Kom je wel eens vast te zitten? Wat doe je dan?
“Bij vastzitten is er voor mij maar één remedie: stoppen. En dan hopen dat je de volgende dag weet hoe je verder moet. Maar er zijn ook periodes waarin ik zo vastzit, dat ik besluit om het boek een paar weken het boek te laten, vergeten waar het over ging, en daarna met een frisse blik weer verder. Soms heb je gewoon even genoeg geschreven, dan moeten de ramen open of moet je naar buiten.”

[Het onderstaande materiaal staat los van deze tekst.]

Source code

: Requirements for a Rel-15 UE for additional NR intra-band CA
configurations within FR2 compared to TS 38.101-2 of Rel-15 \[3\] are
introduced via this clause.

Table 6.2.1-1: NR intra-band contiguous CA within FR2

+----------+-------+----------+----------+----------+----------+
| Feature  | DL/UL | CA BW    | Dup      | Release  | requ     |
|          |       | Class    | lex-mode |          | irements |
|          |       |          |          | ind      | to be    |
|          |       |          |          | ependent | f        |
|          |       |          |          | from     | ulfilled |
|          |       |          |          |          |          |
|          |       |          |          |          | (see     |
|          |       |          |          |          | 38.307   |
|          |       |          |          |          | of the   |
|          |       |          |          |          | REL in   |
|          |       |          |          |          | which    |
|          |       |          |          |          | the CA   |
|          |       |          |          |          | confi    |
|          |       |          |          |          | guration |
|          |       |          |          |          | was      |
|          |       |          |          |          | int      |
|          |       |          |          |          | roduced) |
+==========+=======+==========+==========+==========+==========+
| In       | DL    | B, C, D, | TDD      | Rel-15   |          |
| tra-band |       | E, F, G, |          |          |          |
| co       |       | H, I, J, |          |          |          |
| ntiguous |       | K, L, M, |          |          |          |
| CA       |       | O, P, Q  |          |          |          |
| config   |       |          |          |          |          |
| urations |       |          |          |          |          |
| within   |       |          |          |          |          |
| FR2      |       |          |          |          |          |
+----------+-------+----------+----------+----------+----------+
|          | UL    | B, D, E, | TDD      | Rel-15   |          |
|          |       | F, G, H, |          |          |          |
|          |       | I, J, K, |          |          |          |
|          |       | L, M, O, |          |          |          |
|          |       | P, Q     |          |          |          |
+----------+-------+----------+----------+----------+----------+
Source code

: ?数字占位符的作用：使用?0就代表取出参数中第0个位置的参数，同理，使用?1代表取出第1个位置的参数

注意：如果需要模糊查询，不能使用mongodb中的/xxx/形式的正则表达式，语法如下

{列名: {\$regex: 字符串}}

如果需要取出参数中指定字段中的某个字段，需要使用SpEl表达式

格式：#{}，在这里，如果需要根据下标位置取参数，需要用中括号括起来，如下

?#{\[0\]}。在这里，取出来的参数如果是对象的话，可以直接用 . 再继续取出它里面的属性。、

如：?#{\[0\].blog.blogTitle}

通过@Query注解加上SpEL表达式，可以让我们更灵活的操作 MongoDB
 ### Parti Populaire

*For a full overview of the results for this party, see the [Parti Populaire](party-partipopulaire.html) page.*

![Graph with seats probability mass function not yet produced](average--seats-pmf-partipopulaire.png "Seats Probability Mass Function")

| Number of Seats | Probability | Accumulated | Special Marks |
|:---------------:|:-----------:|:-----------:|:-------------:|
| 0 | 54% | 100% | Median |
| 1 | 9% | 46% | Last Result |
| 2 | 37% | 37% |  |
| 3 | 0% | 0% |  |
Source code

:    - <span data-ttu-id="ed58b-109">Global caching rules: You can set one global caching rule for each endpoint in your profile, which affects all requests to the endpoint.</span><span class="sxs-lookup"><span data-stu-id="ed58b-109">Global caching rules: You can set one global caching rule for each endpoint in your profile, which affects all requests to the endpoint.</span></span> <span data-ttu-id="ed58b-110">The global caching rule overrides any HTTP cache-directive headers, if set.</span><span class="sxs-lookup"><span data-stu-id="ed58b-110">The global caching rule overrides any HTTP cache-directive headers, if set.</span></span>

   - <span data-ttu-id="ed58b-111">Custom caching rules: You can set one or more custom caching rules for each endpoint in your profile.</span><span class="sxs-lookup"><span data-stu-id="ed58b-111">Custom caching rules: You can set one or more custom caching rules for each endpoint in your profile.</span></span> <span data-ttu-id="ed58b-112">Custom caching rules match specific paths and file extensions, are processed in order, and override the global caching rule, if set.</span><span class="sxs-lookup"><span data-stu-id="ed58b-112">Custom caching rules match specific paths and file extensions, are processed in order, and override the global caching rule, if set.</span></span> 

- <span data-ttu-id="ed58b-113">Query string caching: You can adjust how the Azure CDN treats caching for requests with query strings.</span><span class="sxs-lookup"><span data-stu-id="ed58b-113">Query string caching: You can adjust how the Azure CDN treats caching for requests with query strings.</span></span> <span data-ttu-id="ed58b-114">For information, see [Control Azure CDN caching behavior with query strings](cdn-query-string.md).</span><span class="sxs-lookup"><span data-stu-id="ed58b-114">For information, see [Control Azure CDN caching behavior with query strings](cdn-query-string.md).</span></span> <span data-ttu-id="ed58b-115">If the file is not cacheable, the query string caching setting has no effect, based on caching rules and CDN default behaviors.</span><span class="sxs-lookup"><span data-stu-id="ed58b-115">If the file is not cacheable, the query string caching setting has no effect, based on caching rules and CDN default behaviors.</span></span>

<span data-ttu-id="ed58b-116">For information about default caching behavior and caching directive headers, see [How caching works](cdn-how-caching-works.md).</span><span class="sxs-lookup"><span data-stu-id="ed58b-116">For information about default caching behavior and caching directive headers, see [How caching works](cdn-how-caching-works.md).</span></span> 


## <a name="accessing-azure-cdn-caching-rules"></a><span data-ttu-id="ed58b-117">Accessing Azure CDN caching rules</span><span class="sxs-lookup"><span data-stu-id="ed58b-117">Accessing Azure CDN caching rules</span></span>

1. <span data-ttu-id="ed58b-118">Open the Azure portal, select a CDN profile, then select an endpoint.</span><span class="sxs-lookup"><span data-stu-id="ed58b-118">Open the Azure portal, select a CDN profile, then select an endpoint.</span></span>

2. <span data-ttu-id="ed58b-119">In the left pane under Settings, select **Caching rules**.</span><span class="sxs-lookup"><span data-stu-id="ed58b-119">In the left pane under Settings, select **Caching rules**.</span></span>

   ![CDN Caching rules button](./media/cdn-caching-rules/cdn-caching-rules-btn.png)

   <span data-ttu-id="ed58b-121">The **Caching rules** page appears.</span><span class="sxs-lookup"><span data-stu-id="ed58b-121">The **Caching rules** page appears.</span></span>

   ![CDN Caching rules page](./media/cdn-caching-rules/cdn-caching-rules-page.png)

Wanneer weet je dat je werk af is?
“Als ik het gevoel krijg dat het boek nog niet ‘volmaakt’ is, dat er nog losse draadjes, rondslingerende verhaallijnen en raadsels in zitten, zonder dat je de behoefte voelt om dit nog allemaal op te gaan lossen.”

– Interview op www.bladkant.nl: “Het schrijfproces van Herman Koch.” s.a.

 

Ik vind het belangrijk dat het een schrijver lukt om aan het alledaagse een draai te geven. Dat je als lezer denkt: zo heb ik het nog nooit bekeken. Dat doet er meer toe dan of de structuur klopt of dat de symbolen op hun plaats staan. En het ritme en de melodie van de zinnen moeten in orde zijn.

– Interview in Vrij Nederland: “Je maakt verbindingen die een ander niet heeft opgemerkt.”